What is the value of `""^(8)C_(0)-""^(8)C_(1)+""^(8)C_(2)-""^(8)C_(3)+""^(8)C_(4)-""^(8)C_(5)+""^(8)C_(6)-""^(8)C_(7)+""^(8)C_(8)`

To solve the problem, we need to evaluate the expression: \[ {8 \choose 0} - {8 \choose 1} + {8 \choose 2} - {8 \choose 3} + {8 \choose 4} - {8 \choose 5} + {8 \choose 6} - {8 \choose 7} + {8 \choose 8} \] ### Step 1: Recognize the Pattern This expression can be recognized as the expansion of \((1 - 1)^8\) using the Binomial Theorem. According to the Binomial Theorem, we have: \[ (a + b)^n = \sum_{k=0}^{n} {n \choose k} a^{n-k} b^k \] ### Step 2: Apply the Binomial Theorem In our case, let \(a = 1\) and \(b = -1\).
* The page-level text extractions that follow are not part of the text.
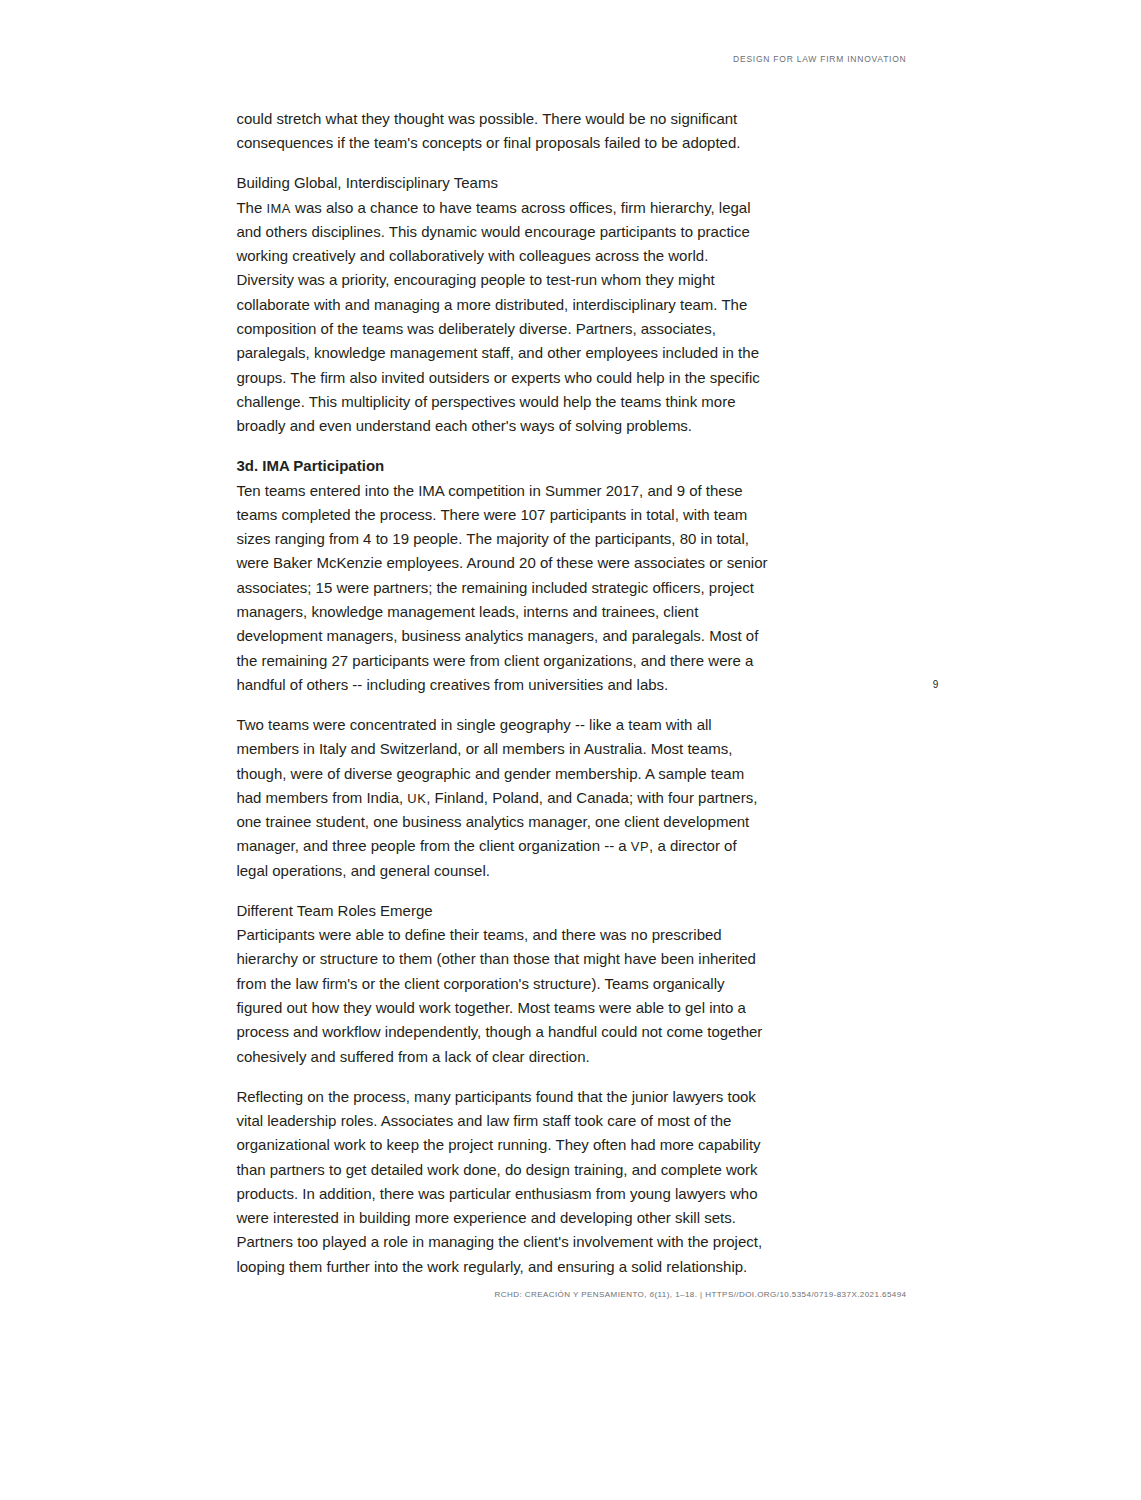Design for Law Firm Innovation
9
could stretch what they thought was possible. There would be no significant consequences if the team's concepts or final proposals failed to be adopted.
Building Global, Interdisciplinary Teams
The IMA was also a chance to have teams across offices, firm hierarchy, legal and others disciplines. This dynamic would encourage participants to practice working creatively and collaboratively with colleagues across the world. Diversity was a priority, encouraging people to test-run whom they might collaborate with and managing a more distributed, interdisciplinary team. The composition of the teams was deliberately diverse. Partners, associates, paralegals, knowledge management staff, and other employees included in the groups. The firm also invited outsiders or experts who could help in the specific challenge. This multiplicity of perspectives would help the teams think more broadly and even understand each other's ways of solving problems.
3d. IMA Participation
Ten teams entered into the IMA competition in Summer 2017, and 9 of these teams completed the process. There were 107 participants in total, with team sizes ranging from 4 to 19 people. The majority of the participants, 80 in total, were Baker McKenzie employees. Around 20 of these were associates or senior associates; 15 were partners; the remaining included strategic officers, project managers, knowledge management leads, interns and trainees, client development managers, business analytics managers, and paralegals. Most of the remaining 27 participants were from client organizations, and there were a handful of others -- including creatives from universities and labs.
Two teams were concentrated in single geography -- like a team with all members in Italy and Switzerland, or all members in Australia. Most teams, though, were of diverse geographic and gender membership. A sample team had members from India, UK, Finland, Poland, and Canada; with four partners, one trainee student, one business analytics manager, one client development manager, and three people from the client organization -- a VP, a director of legal operations, and general counsel.
Different Team Roles Emerge
Participants were able to define their teams, and there was no prescribed hierarchy or structure to them (other than those that might have been inherited from the law firm's or the client corporation's structure). Teams organically figured out how they would work together. Most teams were able to gel into a process and workflow independently, though a handful could not come together cohesively and suffered from a lack of clear direction.
Reflecting on the process, many participants found that the junior lawyers took vital leadership roles. Associates and law firm staff took care of most of the organizational work to keep the project running. They often had more capability than partners to get detailed work done, do design training, and complete work products. In addition, there was particular enthusiasm from young lawyers who were interested in building more experience and developing other skill sets. Partners too played a role in managing the client's involvement with the project, looping them further into the work regularly, and ensuring a solid relationship.
RChD: creación y pensamiento, 6(11), 1–18. | https//doi.org/10.5354/0719-837x.2021.65494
Therefore, we can express the left-hand side as: \[ (1 - 1)^8 = \sum_{k=0}^{8} {8 \choose k} (1)^{8-k} (-1)^k \] ### Step 3: Simplify the Expression This simplifies to: \[ (1 - 1)^8 = 0^8 = 0 \] ### Step 4: Conclusion Thus, the value of the original expression is: \[ {8 \choose 0} - {8 \choose 1} + {8 \choose 2} - {8 \choose 3} + {8 \choose 4} - {8 \choose 5} + {8 \choose 6} - {8 \choose 7} + {8 \choose 8} = 0 \] ### Final Answer The value of the expression is \(0\). ---